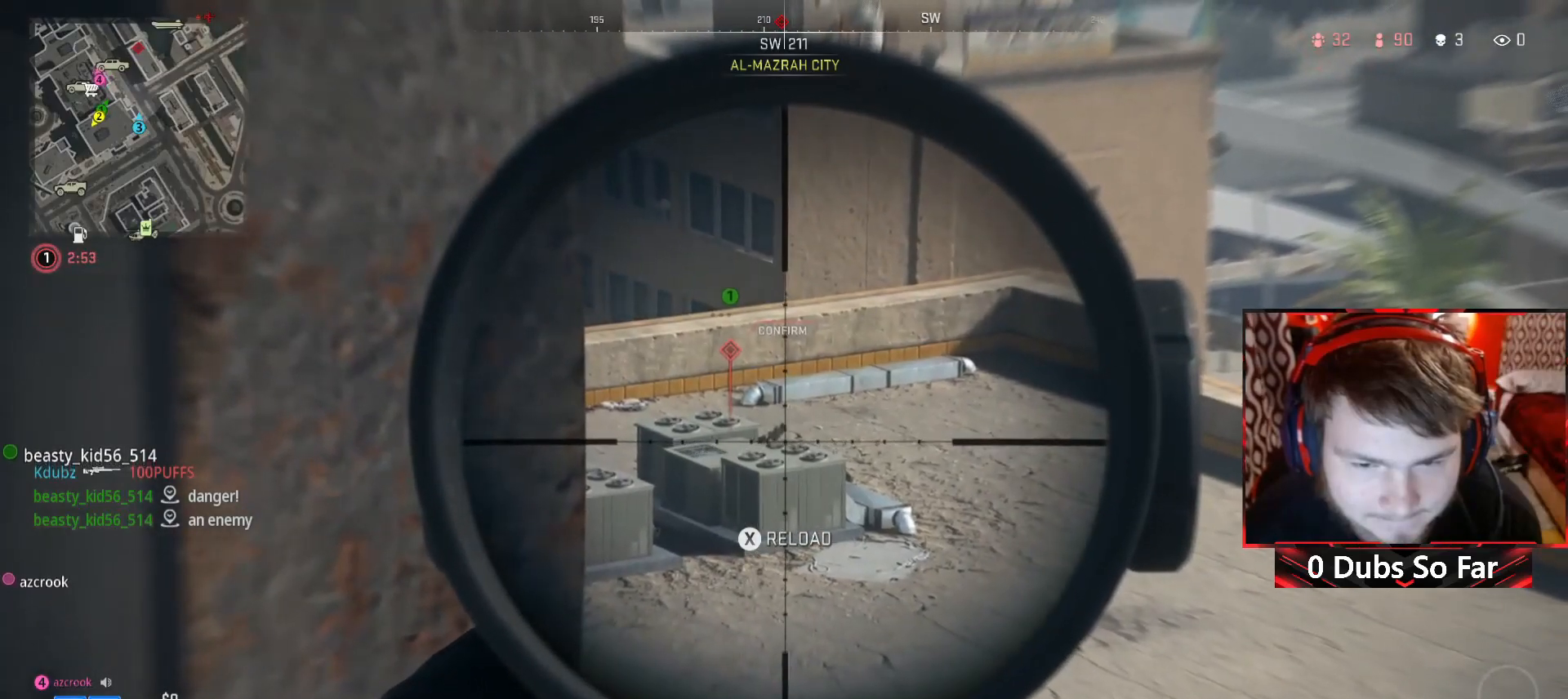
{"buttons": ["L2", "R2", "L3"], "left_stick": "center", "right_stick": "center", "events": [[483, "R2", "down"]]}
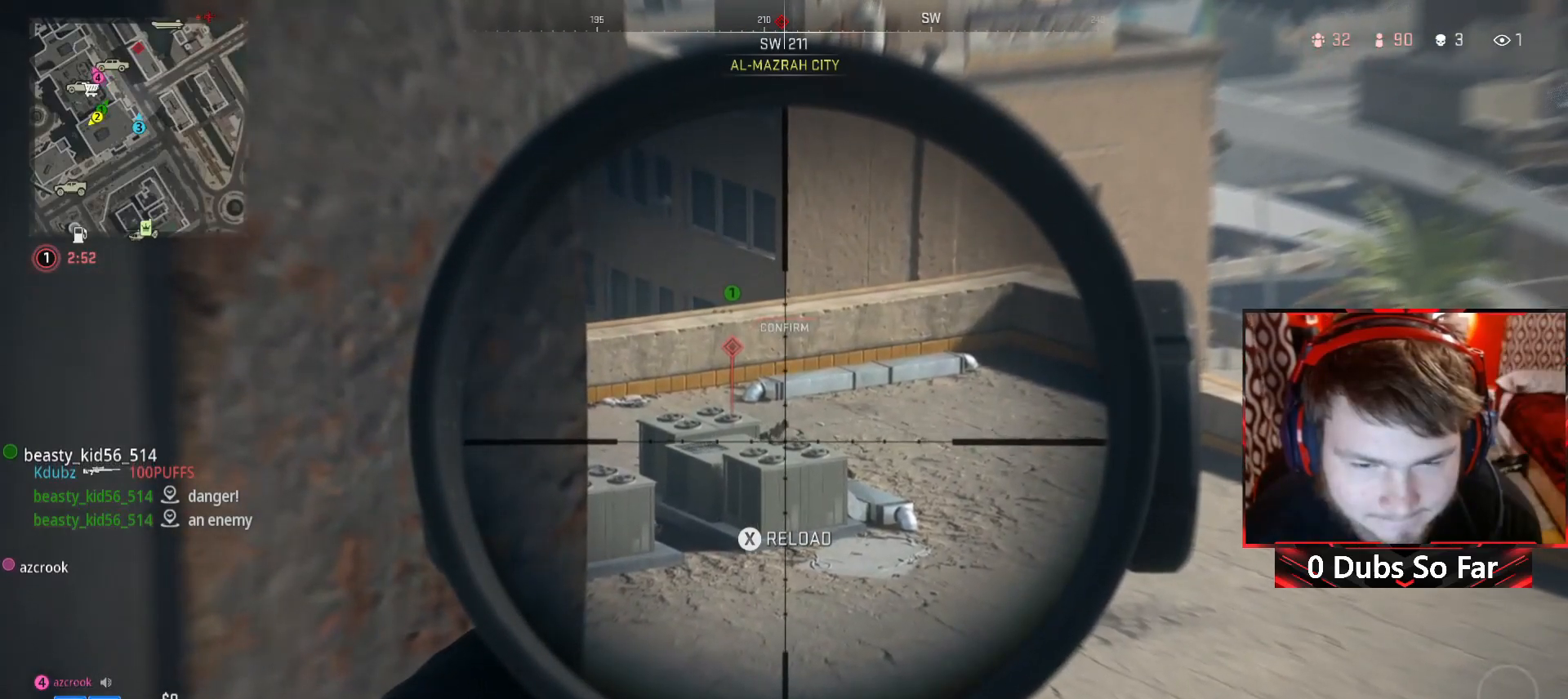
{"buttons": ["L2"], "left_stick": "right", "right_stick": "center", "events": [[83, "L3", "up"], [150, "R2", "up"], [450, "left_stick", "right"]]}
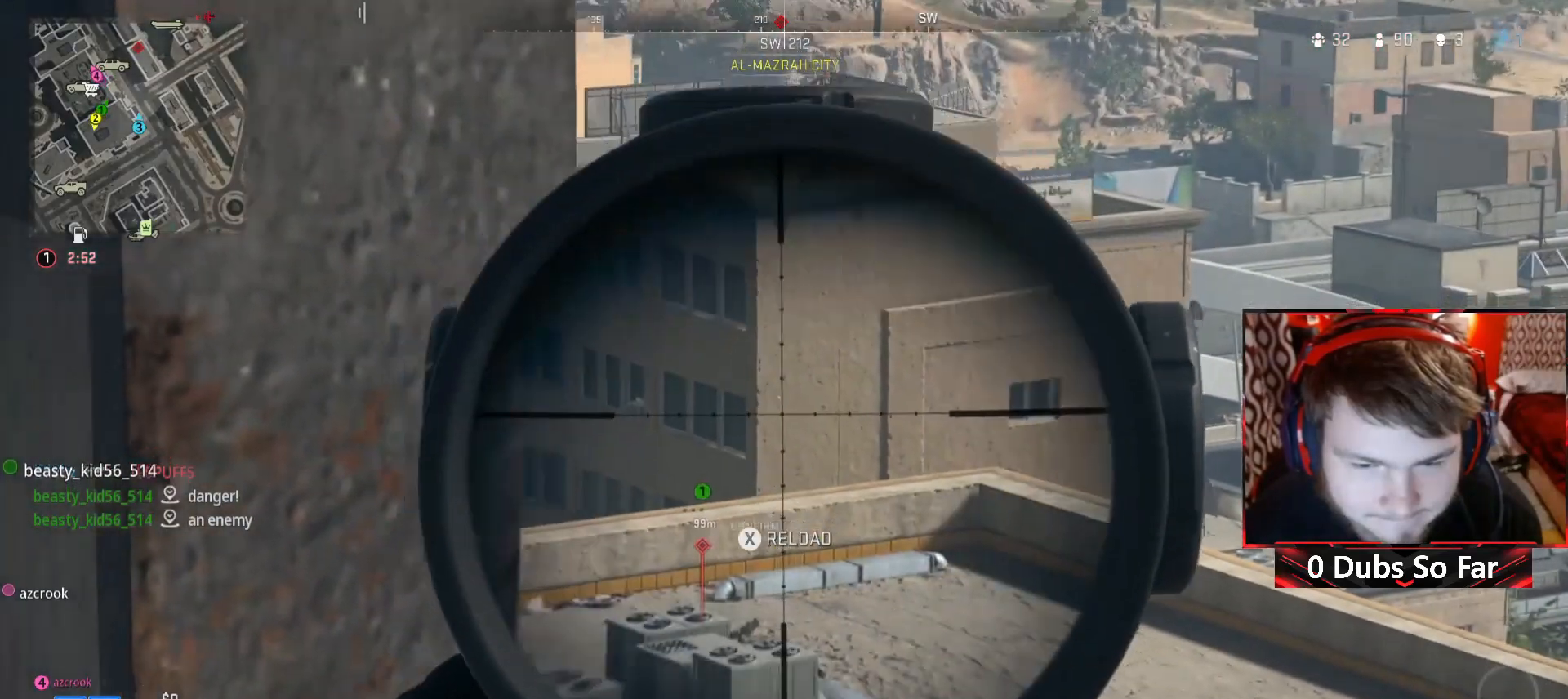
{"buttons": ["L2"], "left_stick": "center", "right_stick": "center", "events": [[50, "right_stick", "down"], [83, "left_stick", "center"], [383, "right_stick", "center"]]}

|---|

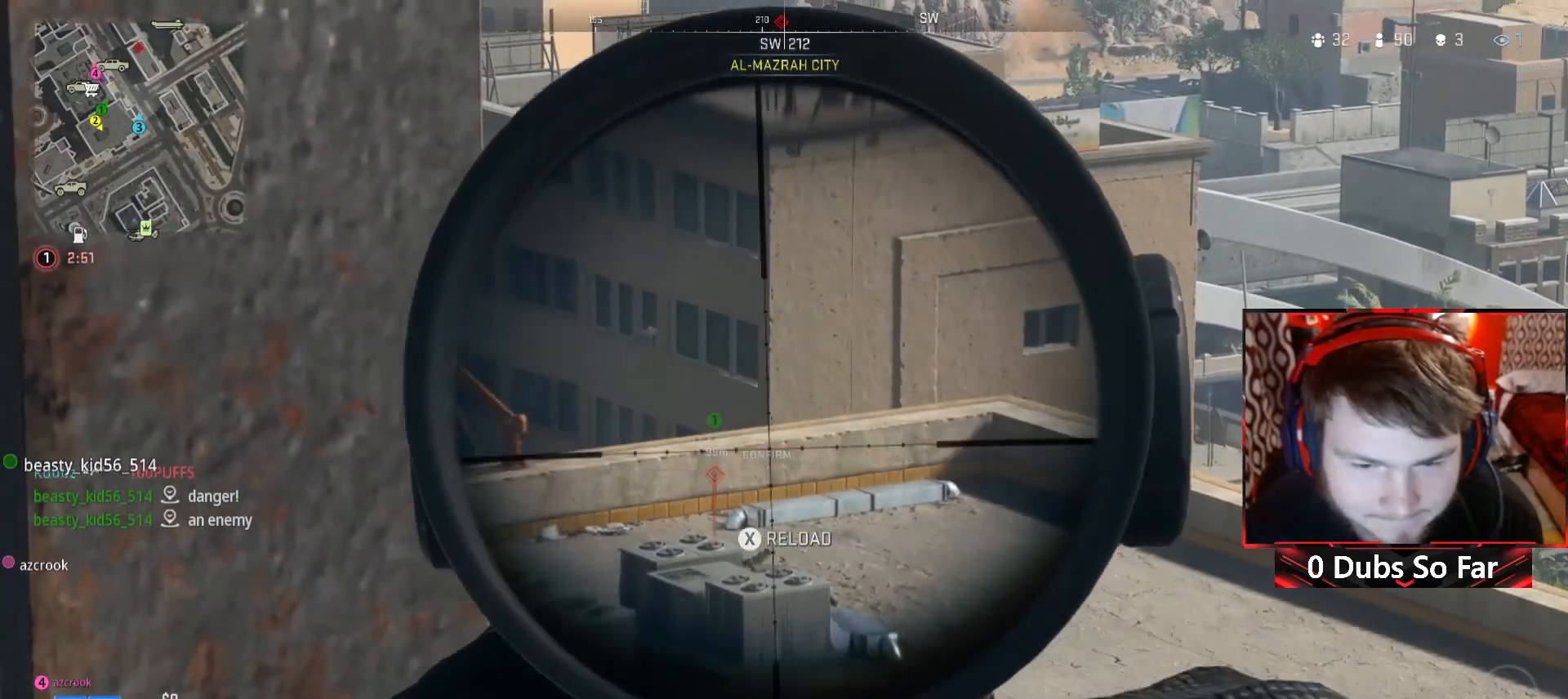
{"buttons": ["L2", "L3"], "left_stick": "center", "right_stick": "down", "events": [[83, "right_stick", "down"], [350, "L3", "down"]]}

|---|

In how many lines above does the word "down" appear? Answer with only the number.

Response for this exercise -> 3